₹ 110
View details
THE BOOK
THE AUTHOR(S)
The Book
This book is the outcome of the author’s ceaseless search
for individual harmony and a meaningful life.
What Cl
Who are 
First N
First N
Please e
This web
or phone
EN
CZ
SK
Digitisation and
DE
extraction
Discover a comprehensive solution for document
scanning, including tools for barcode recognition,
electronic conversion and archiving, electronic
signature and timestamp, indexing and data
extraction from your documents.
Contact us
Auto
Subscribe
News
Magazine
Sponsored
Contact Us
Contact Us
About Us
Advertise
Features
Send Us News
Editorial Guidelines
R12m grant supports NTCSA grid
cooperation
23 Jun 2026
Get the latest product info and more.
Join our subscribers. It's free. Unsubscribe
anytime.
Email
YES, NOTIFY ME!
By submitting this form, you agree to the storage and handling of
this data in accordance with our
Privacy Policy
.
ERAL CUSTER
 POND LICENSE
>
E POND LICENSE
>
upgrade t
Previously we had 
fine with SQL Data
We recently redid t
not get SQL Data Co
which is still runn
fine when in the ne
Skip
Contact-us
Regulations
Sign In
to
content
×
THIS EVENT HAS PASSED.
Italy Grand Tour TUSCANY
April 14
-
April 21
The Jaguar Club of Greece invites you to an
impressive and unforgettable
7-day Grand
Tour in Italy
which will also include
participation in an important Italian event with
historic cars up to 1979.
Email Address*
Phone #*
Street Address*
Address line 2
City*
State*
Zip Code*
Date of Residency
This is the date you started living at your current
##########
> [ASSIGNMENT]: Find and copy each line in the material above where the string "your" occurs.

> [SOLUTION TO THE EXERCISE]:
extraction from your documents.
This is the date you started living at your current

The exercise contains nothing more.